Architectural firm HED, which partnered with Anthology on Mayfield Heights, included some biophilic concepts in the community’s design. They include rooms with balconies, outdoor courtyards that serve as activity hubs, and areas for leisure activities such as swimming, pickleball, gardening and meditating.
The community also comes with technology to help aid residents and keep them connected as they move along the continuum of care. One is Skynet, a resident response system with medical wearable technology from vendor Skynet Healthcare Technologies.
“We have some pretty incredible technology and built a lot of that into our new developments,” Agins said. “I think that is driven by the fact that we’re vertically integrated.”

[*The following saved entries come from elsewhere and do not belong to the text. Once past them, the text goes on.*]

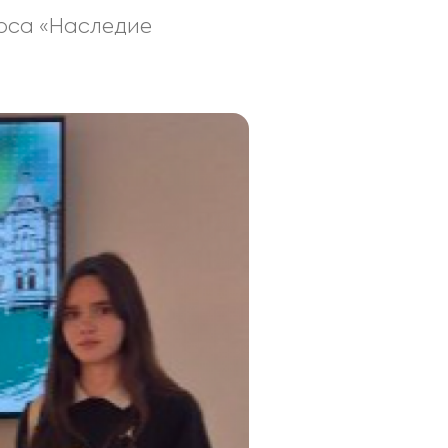
рса «Наследие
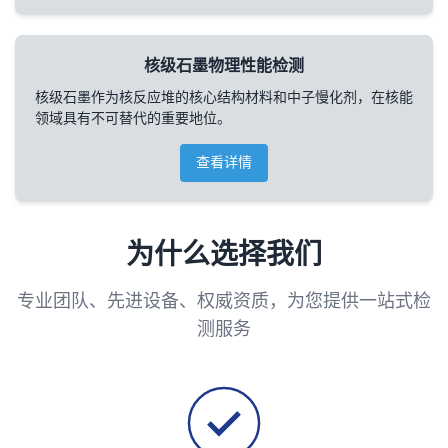
核级石墨物理性能检测
核级石墨作为核反应堆的核心结构材料和中子慢化剂，在核能
领域具有不可替代的重要地位。
查看详情
为什么选择我们
专业团队、先进设备、权威资质，为您提供一站式检
测服务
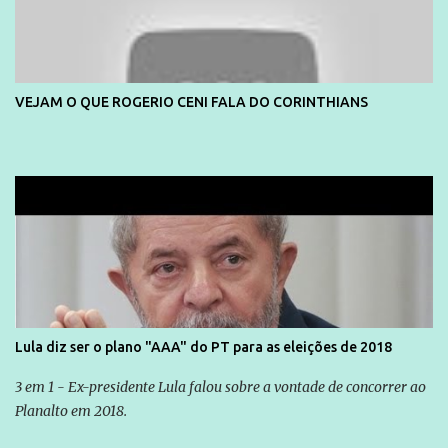
VEJAM O QUE ROGERIO CENI FALA DO CORINTHIANS
Lula diz ser o plano "AAA" do PT para as eleições de 2018
3 em 1 - Ex-presidente Lula falou sobre a vontade de concorrer ao
Planalto em 2018.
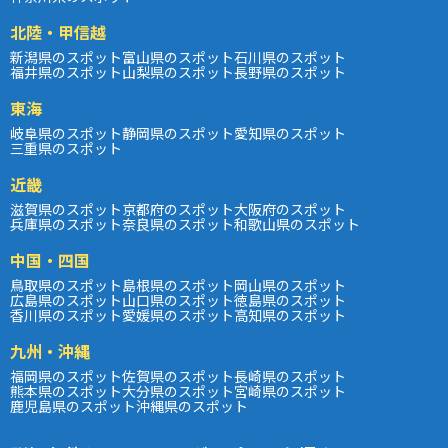
北陸・甲信越
新潟県のスポット
富山県のスポット
石川県のスポット
福井県のスポット
山梨県のスポット
長野県のスポット
東海
岐阜県のスポット
静岡県のスポット
愛知県のスポット
三重県のスポット
近畿
滋賀県のスポット
京都府のスポット
大阪府のスポット
兵庫県のスポット
奈良県のスポット
和歌山県のスポット
中国・四国
鳥取県のスポット
島根県のスポット
岡山県のスポット
広島県のスポット
山口県のスポット
徳島県のスポット
香川県のスポット
愛媛県のスポット
高知県のスポット
九州・沖縄
福岡県のスポット
佐賀県のスポット
長崎県のスポット
熊本県のスポット
大分県のスポット
宮崎県のスポット
鹿児島県のスポット
沖縄県のスポット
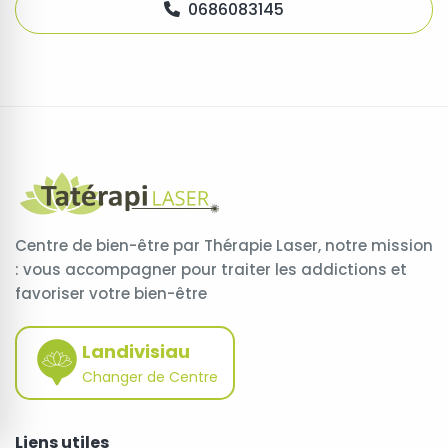
0686083145
Centre de bien-être par Thérapie Laser, notre mission
: vous accompagner pour traiter les addictions et
favoriser votre bien-être
Landivisiau
Changer de Centre
Liens utiles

Looking ahead, CA and Anthology will continue to focus on developing communities with larger footprints and access to the continuum of care. One such example is Anthology of King of Prussia, a 192-unit senior living community coming together near Philadelphia. The 11-story project is slated to open within The Village at Valley Forge, a 122-acre mixed-use lifestyle village, with numerous upscale amenities and services.
CA will also seek to acquire new communities to operate under the Anthology brand.
“Going forward, you’re going to see a lot of a lot of continuum-of-care models, a lot of larger-footprint models,” Agins said. “We’re going to continue to grow, and we’ll take advantage of the markets and hopefully build a really robust portfolio of communities all over the country.”